10 – Quelle est, selon vous, la vraie difficulté ?
« Il y a plusieurs aspects. Des problèmes spécifiquement européens, comme l’absence de fonds d’investissement suffisamment importants pour financer des installations industrielles, des prix de l’énergie élevés, une aversion au risque chez les investisseurs existant ou des réglementations trop lourdes qui empêchent l’installation de projets industriels.
Il y a aussi un risque technologique, qui lui n’est pas spécifiquement européen. Je disais que j’avais eu une approche assez naïve en lançant le projet, et un des aspects qui me surprend encore aujourd’hui est le peu de choses que l’on maîtrise vraiment à propos de la biologie. Si la cellule est un ordinateur, c’est un ordinateur construit par des aliens, dont nous comprenons peut-être 20% des processus. C’est très frustrant par moment, mais c’est aussi enthousiasmant, puisqu’il y a encore énormément de choses à découvrir et à construire. » – Mathieu Nohet
IV. Temporalité et transmission
Vous avez choisi de tout construire en France, avec une ambition industrielle forte.
11 – Que reste-t-il à inventer pour que la bioproduction ne soit plus un laboratoire, mais un standard industriel ?
« Comme pour d’autres projets industriels, il faut revenir à des fondamentaux : une énergie disponible et bon marché, des matières premières abordables, et une réglementation qui ne paralyse pas les entreprises.
Sur les matières premières et pour la bioproduction spécifiquement, cela veut dire qu’il faut du sucre peu cher, et donc une agriculture productive et efficace.
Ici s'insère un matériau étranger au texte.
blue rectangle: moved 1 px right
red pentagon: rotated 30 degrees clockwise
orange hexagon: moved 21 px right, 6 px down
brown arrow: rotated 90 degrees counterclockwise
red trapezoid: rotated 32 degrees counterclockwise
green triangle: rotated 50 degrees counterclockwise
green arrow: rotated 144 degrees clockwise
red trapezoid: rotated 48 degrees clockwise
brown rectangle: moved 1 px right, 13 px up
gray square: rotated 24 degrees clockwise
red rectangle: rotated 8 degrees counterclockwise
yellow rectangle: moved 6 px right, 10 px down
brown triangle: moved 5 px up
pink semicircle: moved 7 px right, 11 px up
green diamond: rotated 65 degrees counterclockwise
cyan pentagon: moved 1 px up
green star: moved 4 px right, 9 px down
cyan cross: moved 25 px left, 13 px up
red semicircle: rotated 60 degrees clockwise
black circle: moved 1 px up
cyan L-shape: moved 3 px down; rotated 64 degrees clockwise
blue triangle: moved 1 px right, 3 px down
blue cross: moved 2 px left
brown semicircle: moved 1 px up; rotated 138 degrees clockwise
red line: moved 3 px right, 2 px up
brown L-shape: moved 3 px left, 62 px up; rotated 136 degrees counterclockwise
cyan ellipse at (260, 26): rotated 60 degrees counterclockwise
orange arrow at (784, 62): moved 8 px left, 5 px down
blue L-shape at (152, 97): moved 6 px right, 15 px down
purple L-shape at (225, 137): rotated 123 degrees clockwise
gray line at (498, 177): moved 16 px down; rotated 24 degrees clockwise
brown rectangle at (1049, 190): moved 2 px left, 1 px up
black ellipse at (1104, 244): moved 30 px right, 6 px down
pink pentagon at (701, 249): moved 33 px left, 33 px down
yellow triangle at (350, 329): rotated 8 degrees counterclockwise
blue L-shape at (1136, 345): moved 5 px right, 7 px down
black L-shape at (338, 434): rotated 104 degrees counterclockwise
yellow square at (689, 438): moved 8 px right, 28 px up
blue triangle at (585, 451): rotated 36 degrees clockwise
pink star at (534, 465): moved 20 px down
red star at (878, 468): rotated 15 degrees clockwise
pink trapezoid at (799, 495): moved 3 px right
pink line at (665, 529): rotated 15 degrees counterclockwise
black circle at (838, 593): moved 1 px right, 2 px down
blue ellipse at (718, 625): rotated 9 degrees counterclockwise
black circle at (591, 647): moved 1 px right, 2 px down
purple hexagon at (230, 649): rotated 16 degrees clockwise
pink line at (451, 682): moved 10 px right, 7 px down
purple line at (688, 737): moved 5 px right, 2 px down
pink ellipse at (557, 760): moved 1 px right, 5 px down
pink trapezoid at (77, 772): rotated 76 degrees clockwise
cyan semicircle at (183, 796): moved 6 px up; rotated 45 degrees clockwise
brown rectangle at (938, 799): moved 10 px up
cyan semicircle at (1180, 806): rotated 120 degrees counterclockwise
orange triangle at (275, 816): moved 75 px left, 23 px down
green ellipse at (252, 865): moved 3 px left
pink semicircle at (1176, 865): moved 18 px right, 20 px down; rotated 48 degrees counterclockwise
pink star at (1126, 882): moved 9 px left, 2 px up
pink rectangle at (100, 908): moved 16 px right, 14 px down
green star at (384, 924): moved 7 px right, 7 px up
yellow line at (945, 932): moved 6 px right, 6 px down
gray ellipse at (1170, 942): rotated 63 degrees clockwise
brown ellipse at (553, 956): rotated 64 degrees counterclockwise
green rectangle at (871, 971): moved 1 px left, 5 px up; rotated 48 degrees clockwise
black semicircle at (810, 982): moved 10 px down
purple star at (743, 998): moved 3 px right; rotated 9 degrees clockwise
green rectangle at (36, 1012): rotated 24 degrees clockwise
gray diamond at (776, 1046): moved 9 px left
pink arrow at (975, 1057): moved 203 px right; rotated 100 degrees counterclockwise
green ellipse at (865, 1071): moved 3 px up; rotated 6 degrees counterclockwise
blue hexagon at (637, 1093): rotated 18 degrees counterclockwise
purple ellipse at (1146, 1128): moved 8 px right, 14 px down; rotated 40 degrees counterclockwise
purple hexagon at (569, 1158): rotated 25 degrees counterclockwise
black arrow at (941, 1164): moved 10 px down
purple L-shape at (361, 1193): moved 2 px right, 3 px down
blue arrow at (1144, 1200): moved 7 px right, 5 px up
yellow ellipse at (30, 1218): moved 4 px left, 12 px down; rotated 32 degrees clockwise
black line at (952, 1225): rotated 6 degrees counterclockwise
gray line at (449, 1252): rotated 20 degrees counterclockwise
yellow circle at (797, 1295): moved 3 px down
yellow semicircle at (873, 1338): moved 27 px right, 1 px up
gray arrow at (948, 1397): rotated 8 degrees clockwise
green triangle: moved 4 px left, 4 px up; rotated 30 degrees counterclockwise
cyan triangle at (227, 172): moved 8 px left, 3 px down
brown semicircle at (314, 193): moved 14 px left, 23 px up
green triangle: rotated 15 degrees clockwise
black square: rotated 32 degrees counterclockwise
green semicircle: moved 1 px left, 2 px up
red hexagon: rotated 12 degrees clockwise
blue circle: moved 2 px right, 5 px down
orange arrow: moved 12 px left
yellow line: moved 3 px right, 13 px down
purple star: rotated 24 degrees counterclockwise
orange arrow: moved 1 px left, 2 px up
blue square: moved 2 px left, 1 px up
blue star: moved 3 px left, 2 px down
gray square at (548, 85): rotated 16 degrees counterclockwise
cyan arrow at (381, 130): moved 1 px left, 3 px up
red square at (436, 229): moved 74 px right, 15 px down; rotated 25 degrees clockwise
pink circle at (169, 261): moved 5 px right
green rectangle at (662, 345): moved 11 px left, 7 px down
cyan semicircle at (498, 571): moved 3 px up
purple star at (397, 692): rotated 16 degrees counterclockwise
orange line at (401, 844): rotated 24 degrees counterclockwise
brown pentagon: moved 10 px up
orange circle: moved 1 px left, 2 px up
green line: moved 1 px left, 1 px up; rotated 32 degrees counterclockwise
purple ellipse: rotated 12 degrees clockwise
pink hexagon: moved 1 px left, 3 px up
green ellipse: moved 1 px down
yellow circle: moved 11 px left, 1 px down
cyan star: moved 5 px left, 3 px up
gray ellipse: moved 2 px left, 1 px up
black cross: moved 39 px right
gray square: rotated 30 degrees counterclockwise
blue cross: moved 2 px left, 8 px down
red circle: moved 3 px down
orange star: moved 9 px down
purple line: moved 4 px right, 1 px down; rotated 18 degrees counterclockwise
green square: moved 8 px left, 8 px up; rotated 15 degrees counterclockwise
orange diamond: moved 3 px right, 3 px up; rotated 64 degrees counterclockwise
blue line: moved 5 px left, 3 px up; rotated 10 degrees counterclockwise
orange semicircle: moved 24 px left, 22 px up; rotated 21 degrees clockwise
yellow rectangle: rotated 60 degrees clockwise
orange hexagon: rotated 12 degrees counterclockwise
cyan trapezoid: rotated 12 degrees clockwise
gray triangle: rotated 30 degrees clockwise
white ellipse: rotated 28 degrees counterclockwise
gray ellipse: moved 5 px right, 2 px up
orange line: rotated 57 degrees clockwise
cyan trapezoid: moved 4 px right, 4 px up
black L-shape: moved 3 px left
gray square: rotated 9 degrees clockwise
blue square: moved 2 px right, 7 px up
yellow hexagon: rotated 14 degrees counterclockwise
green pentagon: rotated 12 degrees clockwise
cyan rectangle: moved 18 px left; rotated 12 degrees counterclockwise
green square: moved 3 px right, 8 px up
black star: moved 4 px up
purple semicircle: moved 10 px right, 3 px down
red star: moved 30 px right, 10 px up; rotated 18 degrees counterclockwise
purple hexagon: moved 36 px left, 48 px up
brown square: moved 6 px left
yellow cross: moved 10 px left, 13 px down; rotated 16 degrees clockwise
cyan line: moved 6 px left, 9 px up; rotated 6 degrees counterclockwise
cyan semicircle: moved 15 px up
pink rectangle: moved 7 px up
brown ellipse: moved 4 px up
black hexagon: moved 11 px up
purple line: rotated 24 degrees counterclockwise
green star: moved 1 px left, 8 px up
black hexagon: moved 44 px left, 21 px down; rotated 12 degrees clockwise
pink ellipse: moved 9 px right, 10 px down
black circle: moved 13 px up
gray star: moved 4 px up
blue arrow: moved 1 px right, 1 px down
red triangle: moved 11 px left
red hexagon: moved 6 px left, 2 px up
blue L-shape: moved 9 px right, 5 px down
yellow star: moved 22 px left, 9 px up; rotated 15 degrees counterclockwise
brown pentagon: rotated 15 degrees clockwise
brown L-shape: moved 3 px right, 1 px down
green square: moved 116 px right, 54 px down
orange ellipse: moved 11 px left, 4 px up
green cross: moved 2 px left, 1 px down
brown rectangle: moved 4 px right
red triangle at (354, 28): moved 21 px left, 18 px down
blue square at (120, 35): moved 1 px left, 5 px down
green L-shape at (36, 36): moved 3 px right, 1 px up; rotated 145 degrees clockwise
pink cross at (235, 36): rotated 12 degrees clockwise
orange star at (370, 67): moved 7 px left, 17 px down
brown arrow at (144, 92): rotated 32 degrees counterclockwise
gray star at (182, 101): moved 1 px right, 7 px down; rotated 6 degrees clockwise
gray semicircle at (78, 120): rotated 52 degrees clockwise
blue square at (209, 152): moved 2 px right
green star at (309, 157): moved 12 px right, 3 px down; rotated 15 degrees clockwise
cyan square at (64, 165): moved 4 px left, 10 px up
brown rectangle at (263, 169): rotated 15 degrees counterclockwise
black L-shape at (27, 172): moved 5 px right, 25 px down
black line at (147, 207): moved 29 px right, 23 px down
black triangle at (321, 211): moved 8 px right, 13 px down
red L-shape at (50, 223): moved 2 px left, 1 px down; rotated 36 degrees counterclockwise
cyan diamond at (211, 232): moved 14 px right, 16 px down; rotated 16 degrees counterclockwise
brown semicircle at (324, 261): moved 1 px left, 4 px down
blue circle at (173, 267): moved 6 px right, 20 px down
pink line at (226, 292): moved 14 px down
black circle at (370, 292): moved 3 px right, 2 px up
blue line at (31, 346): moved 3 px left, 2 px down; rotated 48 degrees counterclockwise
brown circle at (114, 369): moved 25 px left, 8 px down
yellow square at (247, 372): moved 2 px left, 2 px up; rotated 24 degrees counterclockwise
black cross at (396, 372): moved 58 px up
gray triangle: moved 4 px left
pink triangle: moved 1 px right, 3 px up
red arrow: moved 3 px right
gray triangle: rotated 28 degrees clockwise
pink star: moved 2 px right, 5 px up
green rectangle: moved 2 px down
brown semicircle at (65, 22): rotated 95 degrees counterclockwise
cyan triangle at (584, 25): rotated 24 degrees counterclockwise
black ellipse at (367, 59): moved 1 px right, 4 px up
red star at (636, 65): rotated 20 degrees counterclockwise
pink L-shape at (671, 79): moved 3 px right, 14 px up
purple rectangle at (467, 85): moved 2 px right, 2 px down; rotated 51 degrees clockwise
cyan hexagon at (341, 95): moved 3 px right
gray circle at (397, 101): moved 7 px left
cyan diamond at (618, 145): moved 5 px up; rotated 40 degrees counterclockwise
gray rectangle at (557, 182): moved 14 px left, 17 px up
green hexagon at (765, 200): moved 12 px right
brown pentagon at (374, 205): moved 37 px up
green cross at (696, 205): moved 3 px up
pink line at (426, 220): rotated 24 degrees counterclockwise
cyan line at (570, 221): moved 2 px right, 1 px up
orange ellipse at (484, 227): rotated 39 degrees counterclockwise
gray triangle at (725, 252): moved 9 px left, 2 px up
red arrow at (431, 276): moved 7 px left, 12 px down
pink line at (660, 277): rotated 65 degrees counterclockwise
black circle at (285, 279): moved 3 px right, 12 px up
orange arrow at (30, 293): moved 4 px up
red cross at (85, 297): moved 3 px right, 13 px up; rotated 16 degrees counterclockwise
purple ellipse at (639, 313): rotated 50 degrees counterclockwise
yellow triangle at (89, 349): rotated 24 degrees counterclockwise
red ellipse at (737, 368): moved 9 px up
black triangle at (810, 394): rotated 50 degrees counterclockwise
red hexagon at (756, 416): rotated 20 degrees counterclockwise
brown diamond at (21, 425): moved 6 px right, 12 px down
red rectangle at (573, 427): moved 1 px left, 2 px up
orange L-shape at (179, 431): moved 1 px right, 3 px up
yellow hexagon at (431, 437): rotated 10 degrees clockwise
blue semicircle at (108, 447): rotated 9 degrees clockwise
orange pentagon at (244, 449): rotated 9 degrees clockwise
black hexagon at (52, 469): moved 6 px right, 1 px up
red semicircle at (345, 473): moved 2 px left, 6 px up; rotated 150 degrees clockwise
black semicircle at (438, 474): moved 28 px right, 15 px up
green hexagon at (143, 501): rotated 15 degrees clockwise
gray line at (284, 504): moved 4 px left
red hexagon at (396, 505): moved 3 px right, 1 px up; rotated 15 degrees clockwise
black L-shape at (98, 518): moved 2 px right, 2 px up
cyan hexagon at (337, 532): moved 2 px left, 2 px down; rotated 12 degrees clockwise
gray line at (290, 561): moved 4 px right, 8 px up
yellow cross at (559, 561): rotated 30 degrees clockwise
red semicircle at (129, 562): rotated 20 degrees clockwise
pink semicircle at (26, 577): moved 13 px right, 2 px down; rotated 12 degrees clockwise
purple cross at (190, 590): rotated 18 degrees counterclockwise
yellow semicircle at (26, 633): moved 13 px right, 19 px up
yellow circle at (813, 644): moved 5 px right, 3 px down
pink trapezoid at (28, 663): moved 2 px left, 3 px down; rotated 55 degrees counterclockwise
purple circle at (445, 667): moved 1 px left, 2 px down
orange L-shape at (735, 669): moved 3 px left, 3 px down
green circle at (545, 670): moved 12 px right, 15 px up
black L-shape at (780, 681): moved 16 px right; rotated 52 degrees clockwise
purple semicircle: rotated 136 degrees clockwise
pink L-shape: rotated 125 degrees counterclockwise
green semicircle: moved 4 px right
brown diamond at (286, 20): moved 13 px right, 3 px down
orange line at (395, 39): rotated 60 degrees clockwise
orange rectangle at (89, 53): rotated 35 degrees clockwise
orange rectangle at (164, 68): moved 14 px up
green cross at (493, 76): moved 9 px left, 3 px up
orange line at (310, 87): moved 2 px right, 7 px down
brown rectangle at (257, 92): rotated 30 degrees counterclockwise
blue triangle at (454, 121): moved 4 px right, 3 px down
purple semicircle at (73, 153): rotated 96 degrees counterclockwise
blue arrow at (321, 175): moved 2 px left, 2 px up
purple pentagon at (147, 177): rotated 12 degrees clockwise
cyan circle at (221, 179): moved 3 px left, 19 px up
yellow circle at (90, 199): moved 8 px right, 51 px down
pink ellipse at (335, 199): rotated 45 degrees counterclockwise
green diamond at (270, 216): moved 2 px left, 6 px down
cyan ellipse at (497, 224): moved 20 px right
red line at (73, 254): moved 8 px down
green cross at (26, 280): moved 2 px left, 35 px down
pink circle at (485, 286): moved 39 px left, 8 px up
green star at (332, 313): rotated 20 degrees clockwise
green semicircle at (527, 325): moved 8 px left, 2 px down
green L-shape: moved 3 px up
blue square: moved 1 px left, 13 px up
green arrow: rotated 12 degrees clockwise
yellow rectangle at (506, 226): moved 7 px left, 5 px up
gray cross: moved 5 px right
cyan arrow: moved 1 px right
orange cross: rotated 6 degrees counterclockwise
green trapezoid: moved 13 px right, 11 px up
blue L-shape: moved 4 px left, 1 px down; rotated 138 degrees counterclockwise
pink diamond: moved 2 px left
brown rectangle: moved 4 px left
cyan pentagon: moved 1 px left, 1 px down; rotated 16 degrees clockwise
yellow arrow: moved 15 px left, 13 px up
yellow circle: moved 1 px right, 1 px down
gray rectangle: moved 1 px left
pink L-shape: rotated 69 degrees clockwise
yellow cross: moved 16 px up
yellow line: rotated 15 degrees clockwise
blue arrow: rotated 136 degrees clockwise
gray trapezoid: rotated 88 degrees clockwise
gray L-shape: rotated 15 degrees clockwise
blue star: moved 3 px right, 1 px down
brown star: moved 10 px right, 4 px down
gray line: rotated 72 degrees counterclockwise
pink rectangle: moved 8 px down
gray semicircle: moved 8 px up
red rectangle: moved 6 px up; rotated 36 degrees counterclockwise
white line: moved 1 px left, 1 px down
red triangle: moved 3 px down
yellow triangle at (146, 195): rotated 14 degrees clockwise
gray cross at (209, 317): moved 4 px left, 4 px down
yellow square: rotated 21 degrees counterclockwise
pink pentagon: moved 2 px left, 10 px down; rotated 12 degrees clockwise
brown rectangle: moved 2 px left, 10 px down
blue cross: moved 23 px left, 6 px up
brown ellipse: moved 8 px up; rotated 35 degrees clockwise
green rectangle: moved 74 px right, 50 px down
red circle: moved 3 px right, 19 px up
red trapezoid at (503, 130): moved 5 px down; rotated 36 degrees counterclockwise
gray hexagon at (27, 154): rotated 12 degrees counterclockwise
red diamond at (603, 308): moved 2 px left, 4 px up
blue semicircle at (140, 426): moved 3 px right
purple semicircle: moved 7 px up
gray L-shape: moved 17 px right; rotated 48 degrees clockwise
Je pense que nous avons d’immenses progrès à faire de ce côté là, que ce soit en autorisant des technologies indispensables comme les OGMs, ou bien en supprimant des réglementations qui pèsent au quotidien sur nos agriculteurs, et augmentent les coûts de production sans bénéfices clairs. » – Mathieu Nohe
Selon l’Association des pays producteurs de caoutchouc naturel, la demande mondiale atteindra 15,6 millions de tonnes en 2025, tandis que l’offre stagne.
12 – Dans dix ans, pensez-vous qu’un projet comme baCta puisse répondre à cette demande ?
« Oui bien sûr, en tout cas une partie ! L’approvisionnement en caoutchouc naturel est contraint par les terres disponibles, et le fait que les hevea ne poussent que dans des conditions climatiques très spécifiques. Notre objectif est de répondre à la demande croissante, tout en baissant l’empreinte carbone liée au caoutchouc. » – Mathieu Nohet
The New Siècle remercie Mathieu Nohet pour avoir répondu favorablement à notre interview et ainsi livrer sa vision et son expérience à nos lecteurs.